WORK ITEM
All lines from the one holding "2: (706, 275)" to the end of the listing are to be output exactly, both ends included, with any pictures left out.
*** Opening PROVIDED DATA ***
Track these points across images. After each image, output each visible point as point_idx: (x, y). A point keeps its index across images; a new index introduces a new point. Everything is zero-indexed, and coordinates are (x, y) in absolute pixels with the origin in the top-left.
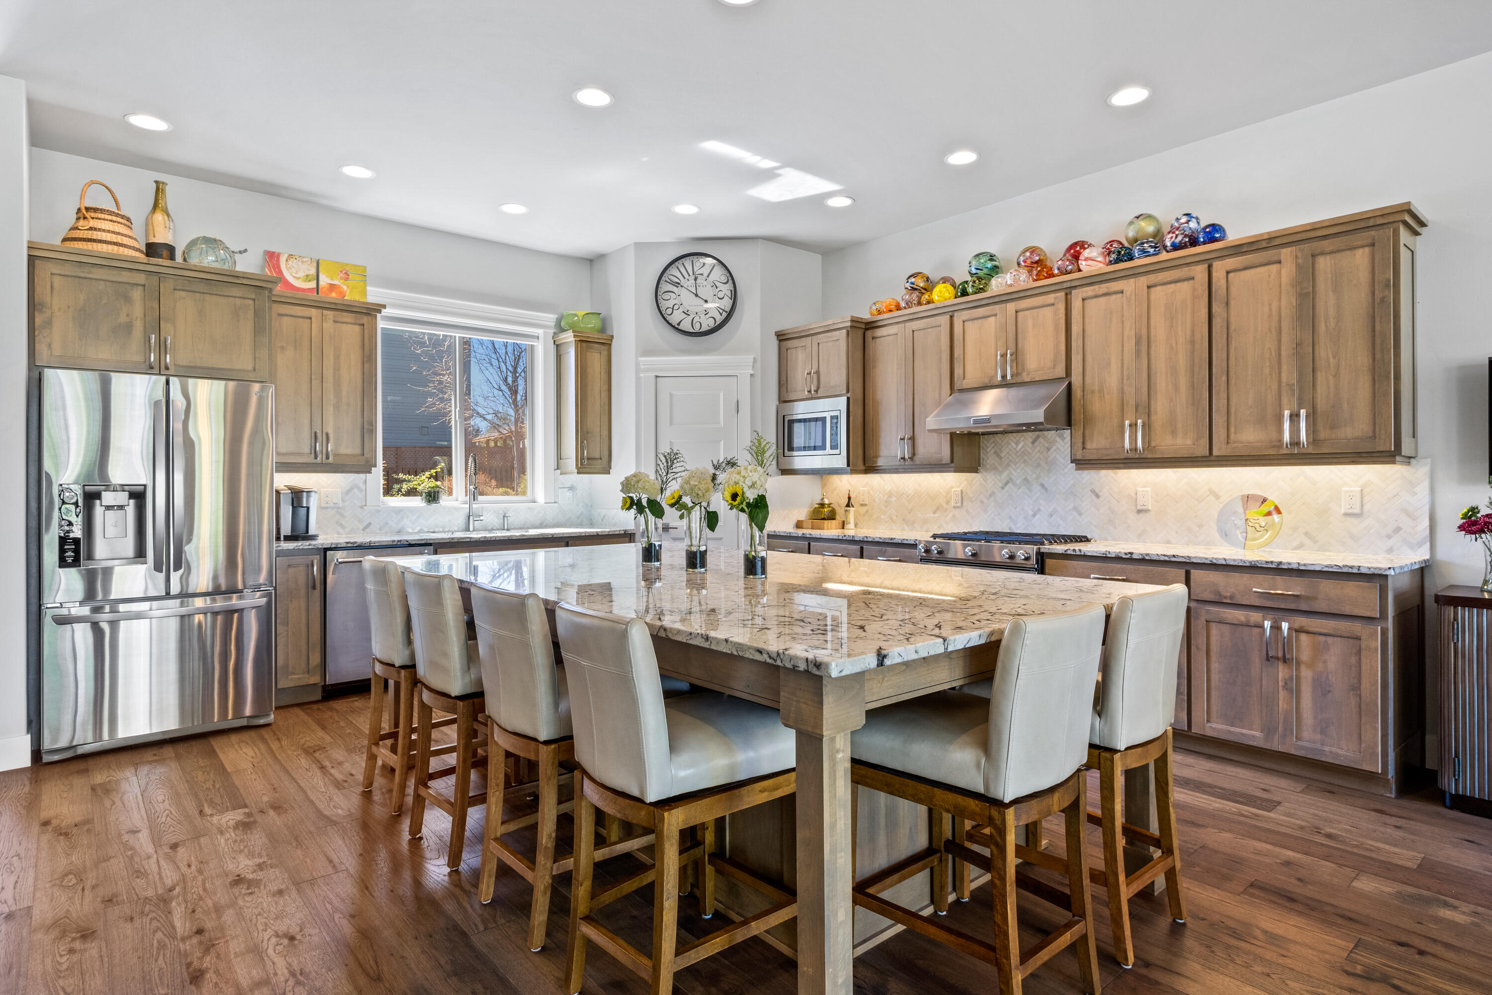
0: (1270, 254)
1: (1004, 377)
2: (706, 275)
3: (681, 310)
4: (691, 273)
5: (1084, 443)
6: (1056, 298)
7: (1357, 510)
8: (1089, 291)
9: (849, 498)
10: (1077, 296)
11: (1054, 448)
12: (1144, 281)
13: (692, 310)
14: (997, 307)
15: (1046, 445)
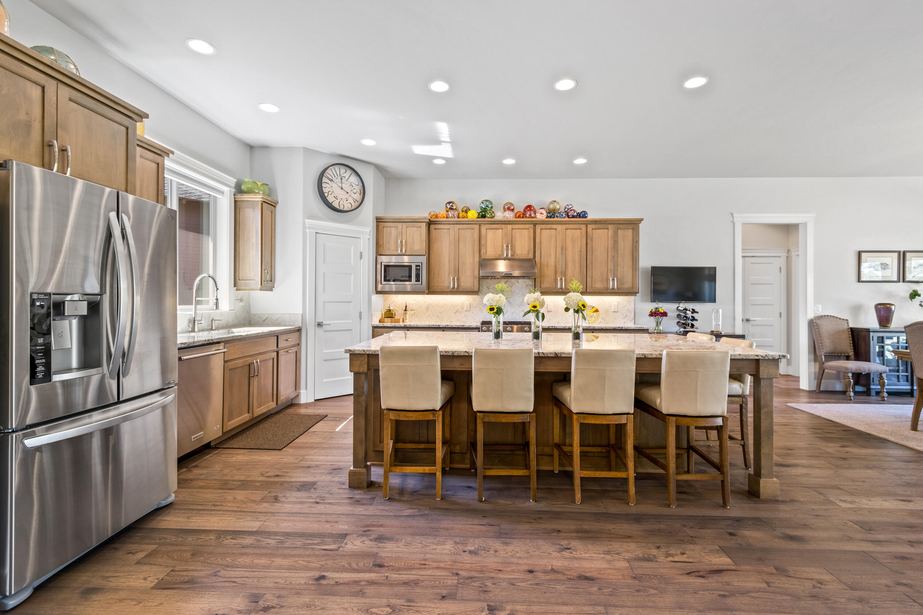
0: (605, 226)
1: (507, 255)
2: (347, 177)
3: (333, 195)
4: (339, 175)
5: (540, 285)
6: (529, 227)
7: (616, 310)
8: (543, 226)
9: (406, 307)
10: (538, 228)
11: (514, 286)
12: (564, 227)
13: (339, 196)
14: (503, 225)
15: (511, 285)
*** Closing PROVIDED DATA ***
ANSWER TO THIS TASK
2: (706, 275)
3: (681, 310)
4: (691, 273)
5: (1084, 443)
6: (1056, 298)
7: (1357, 510)
8: (1089, 291)
9: (849, 498)
10: (1077, 296)
11: (1054, 448)
12: (1144, 281)
13: (692, 310)
14: (997, 307)
15: (1046, 445)
0: (605, 226)
1: (507, 255)
2: (347, 177)
3: (333, 195)
4: (339, 175)
5: (540, 285)
6: (529, 227)
7: (616, 310)
8: (543, 226)
9: (406, 307)
10: (538, 228)
11: (514, 286)
12: (564, 227)
13: (339, 196)
14: (503, 225)
15: (511, 285)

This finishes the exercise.